- Coat of arms
- Interactive map of Gmina Radomyśl Wielki
- Coordinates (Radomyśl Wielki): 50°11′41″N 21°16′24″E﻿ / ﻿50.19472°N 21.27333°E
- Country: Poland
- Voivodeship: Subcarpathian
- County: Mielec
- Seat: Radomyśl Wielki

Area
- • Total: 159.64 km^{2} (61.64 sq mi)

Population (2006)
- • Total: 13,641
- • Density: 85.449/km^{2} (221.31/sq mi)
- • Urban: 2,912
- • Rural: 10,729
- Website: http://www.radomyslwielki.pl/

= Gmina Radomyśl Wielki =

Gmina Radomyśl Wielki is an urban-rural gmina (administrative district) in Mielec County, Subcarpathian Voivodeship, in south-eastern Poland.
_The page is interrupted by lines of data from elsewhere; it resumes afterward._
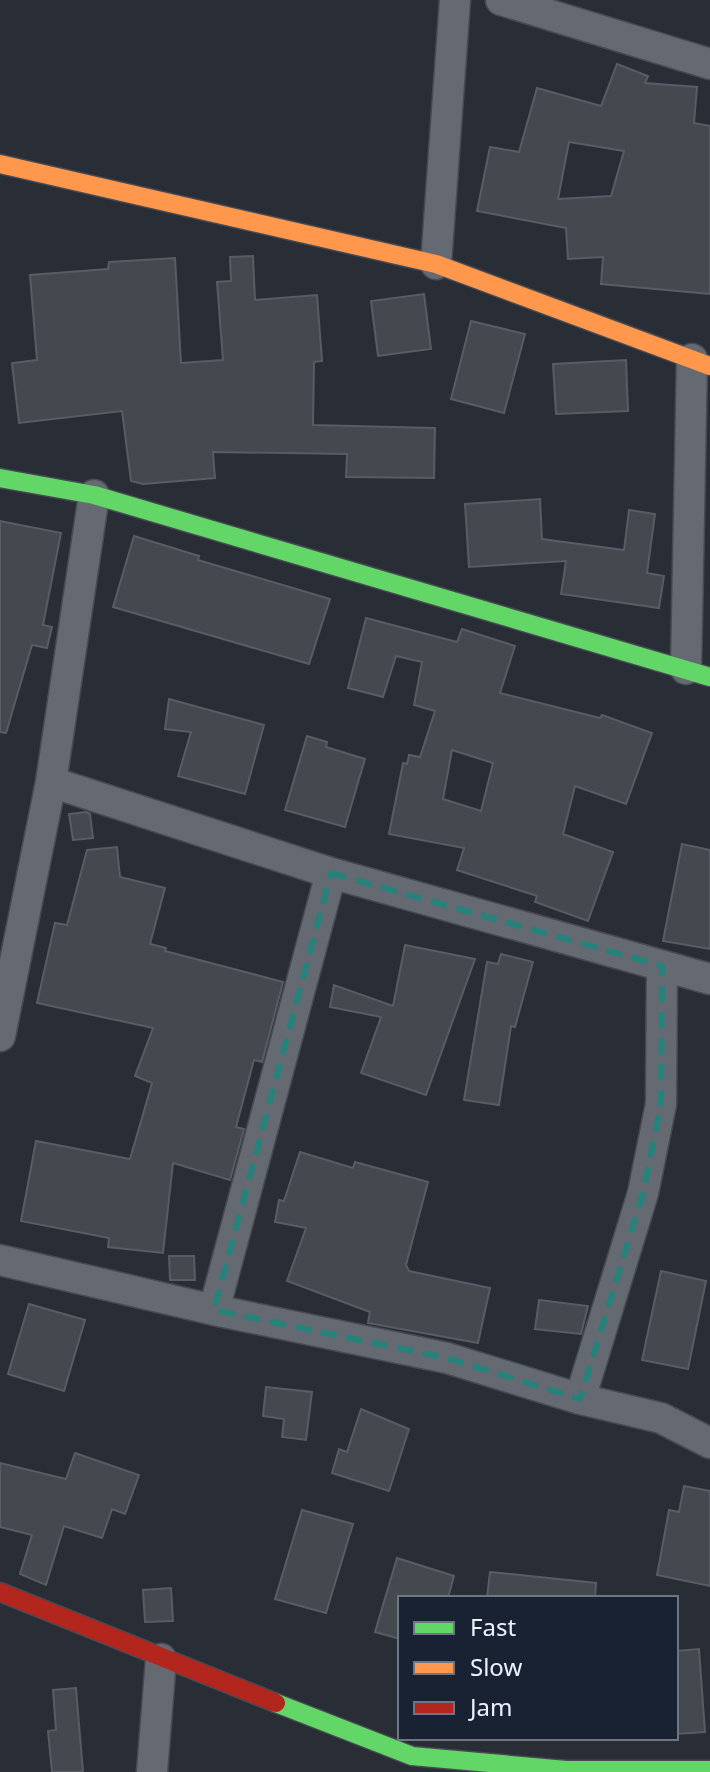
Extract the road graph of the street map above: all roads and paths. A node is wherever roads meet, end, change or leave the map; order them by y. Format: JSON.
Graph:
{"nodes":[{"id":1,"x":455,"y":0,"type":"edge"},
{"id":2,"x":501,"y":0,"type":"edge"},
{"id":3,"x":710,"y":64,"type":"edge"},
{"id":4,"x":0,"y":164,"type":"edge"},
{"id":5,"x":436,"y":264,"type":"junction"},
{"id":6,"x":701,"y":362,"type":"edge"},
{"id":7,"x":0,"y":478,"type":"edge"},
{"id":8,"x":94,"y":495,"type":"junction"},
{"id":9,"x":698,"y":673,"type":"edge"},
{"id":10,"x":51,"y":782,"type":"junction"},
{"id":11,"x":331,"y":873,"type":"junction"},
{"id":12,"x":662,"y":966,"type":"junction"},
{"id":13,"x":710,"y":979,"type":"edge"},
{"id":14,"x":0,"y":1036,"type":"edge"},
{"id":15,"x":0,"y":1260,"type":"edge"},
{"id":16,"x":214,"y":1310,"type":"junction"},
{"id":17,"x":580,"y":1399,"type":"junction"},
{"id":18,"x":710,"y":1443,"type":"edge"},
{"id":19,"x":0,"y":1592,"type":"edge"},
{"id":20,"x":161,"y":1659,"type":"junction"},
{"id":21,"x":413,"y":1764,"type":"edge"},
{"id":22,"x":710,"y":1770,"type":"edge"},
{"id":23,"x":152,"y":1772,"type":"edge"}],
"edges":[{"from":1,"to":5,"type":"street"},
{"from":2,"to":3,"type":"street"},
{"from":4,"to":5,"type":"street"},
{"from":5,"to":6,"type":"street"},
{"from":6,"to":9,"type":"street"},
{"from":7,"to":8,"type":"street"},
{"from":8,"to":9,"type":"street"},
{"from":8,"to":10,"type":"street"},
{"from":10,"to":11,"type":"street"},
{"from":10,"to":14,"type":"street"},
{"from":11,"to":12,"type":"street"},
{"from":11,"to":16,"type":"street"},
{"from":12,"to":13,"type":"street"},
{"from":12,"to":17,"type":"street"},
{"from":15,"to":16,"type":"street"},
{"from":16,"to":17,"type":"street"},
{"from":17,"to":18,"type":"street"},
{"from":19,"to":20,"type":"street"},
{"from":20,"to":21,"type":"street"},
{"from":20,"to":23,"type":"street"},
{"from":21,"to":22,"type":"street"}]}
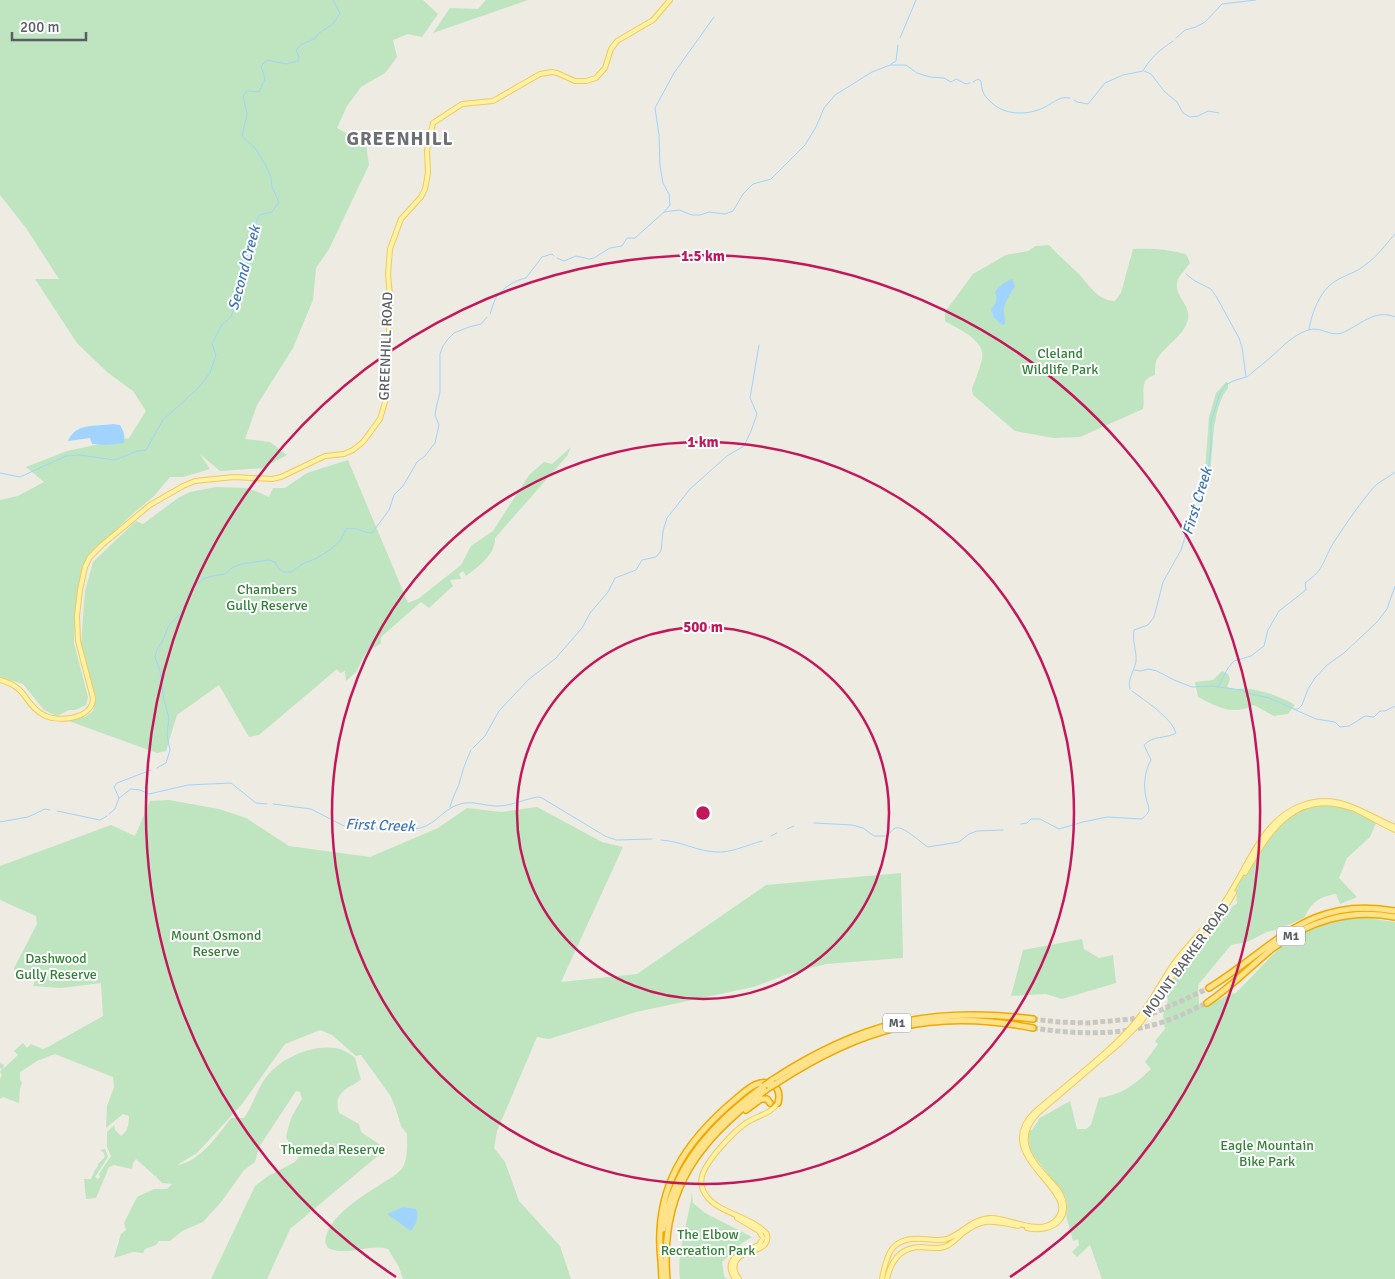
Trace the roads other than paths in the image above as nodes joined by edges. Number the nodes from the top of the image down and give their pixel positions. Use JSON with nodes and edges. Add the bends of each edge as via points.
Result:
{"nodes":[{"id":1,"x":670,"y":0,"type":"edge"},
{"id":2,"x":0,"y":680,"type":"edge"},
{"id":3,"x":1395,"y":829,"type":"edge"},
{"id":4,"x":1224,"y":907,"type":"junction"},
{"id":5,"x":1395,"y":911,"type":"edge"},
{"id":6,"x":1395,"y":917,"type":"edge"},
{"id":7,"x":1178,"y":960,"type":"junction"},
{"id":8,"x":1182,"y":963,"type":"junction"},
{"id":9,"x":1209,"y":988,"type":"tunnel mouth"},
{"id":10,"x":1206,"y":1003,"type":"tunnel mouth"},
{"id":11,"x":1033,"y":1019,"type":"tunnel mouth"},
{"id":12,"x":1136,"y":1024,"type":"junction"},
{"id":13,"x":1033,"y":1028,"type":"tunnel mouth"},
{"id":14,"x":774,"y":1081,"type":"junction"},
{"id":15,"x":767,"y":1086,"type":"junction"},
{"id":16,"x":770,"y":1103,"type":"junction"},
{"id":17,"x":778,"y":1103,"type":"junction"},
{"id":18,"x":687,"y":1171,"type":"junction"},
{"id":19,"x":661,"y":1261,"type":"junction"},
{"id":20,"x":662,"y":1279,"type":"edge"},
{"id":21,"x":667,"y":1279,"type":"edge"},
{"id":22,"x":735,"y":1279,"type":"edge"},
{"id":23,"x":740,"y":1279,"type":"edge"},
{"id":24,"x":882,"y":1279,"type":"edge"},
{"id":25,"x":887,"y":1279,"type":"edge"}],
"edges":[{"from":1,"to":2,"type":"main road","name":"GREENHILL ROAD","via":[[652,20],[617,41],[596,78],[575,81],[557,73],[540,74],[493,101],[462,104],[433,123],[427,151],[425,190],[400,219],[390,249],[388,366],[383,412],[358,447],[344,454],[325,456],[276,478],[234,477],[195,481],[150,505],[102,545],[90,557],[85,568],[77,616],[78,641],[93,698],[88,712],[65,718],[45,716],[17,686]]},
{"from":3,"to":4,"type":"main road","name":"MOUNT BARKER ROAD","via":[[1339,805],[1312,805],[1294,812],[1268,835]]},
{"from":4,"to":7,"type":"main road","name":"MOUNT BARKER ROAD"},
{"from":4,"to":8,"type":"main road","name":"MOUNT BARKER ROAD","via":[[1212,928]]},
{"from":5,"to":9,"type":"highway","number":"M1","via":[[1348,910],[1310,920],[1276,939]]},
{"from":6,"to":10,"type":"highway","number":"M1","via":[[1354,914],[1304,928],[1276,946]]},
{"from":7,"to":8,"type":"main road"},
{"from":7,"to":12,"type":"main road","name":"MOUNT BARKER ROAD"},
{"from":8,"to":12,"type":"main road","name":"MOUNT BARKER ROAD","via":[[1152,1009]]},
{"from":11,"to":14,"type":"highway","number":"M1","via":[[965,1014],[899,1022],[836,1044],[800,1062]]},
{"from":12,"to":24,"type":"main road","name":"MOUNT BARKER ROAD","via":[[1032,1114],[1024,1125],[1022,1138],[1026,1155],[1060,1199],[1061,1210],[1054,1222],[1035,1227],[984,1218],[946,1239],[901,1240],[887,1257]]},
{"from":12,"to":25,"type":"main road","name":"MOUNT BARKER ROAD","via":[[1038,1113],[1027,1129],[1028,1152],[1063,1197],[1061,1219],[1046,1230],[996,1221],[982,1222],[946,1246],[913,1248],[903,1252],[894,1259]]},
{"from":13,"to":14,"type":"highway","number":"M1","via":[[969,1019],[902,1026],[840,1048]]},
{"from":14,"to":15,"type":"highway","number":"M1","bridge":true},
{"from":15,"to":18,"type":"highway","number":"M1","via":[[718,1129]]},
{"from":15,"to":19,"type":"highway","number":"M1","via":[[722,1119],[689,1160],[676,1183],[668,1208]]},
{"from":16,"to":17,"type":"main road"},
{"from":16,"to":18,"type":"highway","via":[[761,1099],[736,1118]]},
{"from":16,"to":22,"type":"main road","via":[[767,1110],[729,1135],[701,1176],[701,1188],[707,1199],[762,1235],[759,1245],[734,1259],[732,1271]]},
{"from":17,"to":19,"type":"highway","via":[[779,1094],[774,1086],[766,1082],[757,1084],[712,1120],[690,1145],[674,1172],[663,1206],[659,1244]]},
{"from":17,"to":23,"type":"main road","via":[[732,1134],[702,1176],[703,1189],[711,1201],[766,1234],[764,1246],[736,1260],[735,1274]]},
{"from":18,"to":21,"type":"highway","number":"M1","via":[[676,1196],[670,1222],[666,1248]]},
{"from":19,"to":20,"type":"highway","number":"M1"}]}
Its seat is the town of Radomyśl Wielki, which lies approximately 16 km south-west of Mielec and 56 km west of the regional capital Rzeszów.

The gmina covers an area of 159.64 km2, and as of 2006 its total population is 13,641 (out of which the population of Radomyśl Wielki amounts to 2,912, and the population of the rural part of the gmina is 10,729).

==Villages==
Apart from the town of Radomyśl Wielki, Gmina Radomyśl Wielki contains the villages and settlements of Dąbie, Dąbrówka Wisłocka, Dulcza Mała, Dulcza Wielka, Janowiec, Partynia, Pień, Podborze, Ruda, Żarówka, Zdziarzec and Zgórsko.

==Neighbouring gminas==
Gmina Radomyśl Wielki is bordered by the gminas of Czarna, Mielec, Przecław, Radgoszcz, Wadowice Górne and Żyraków.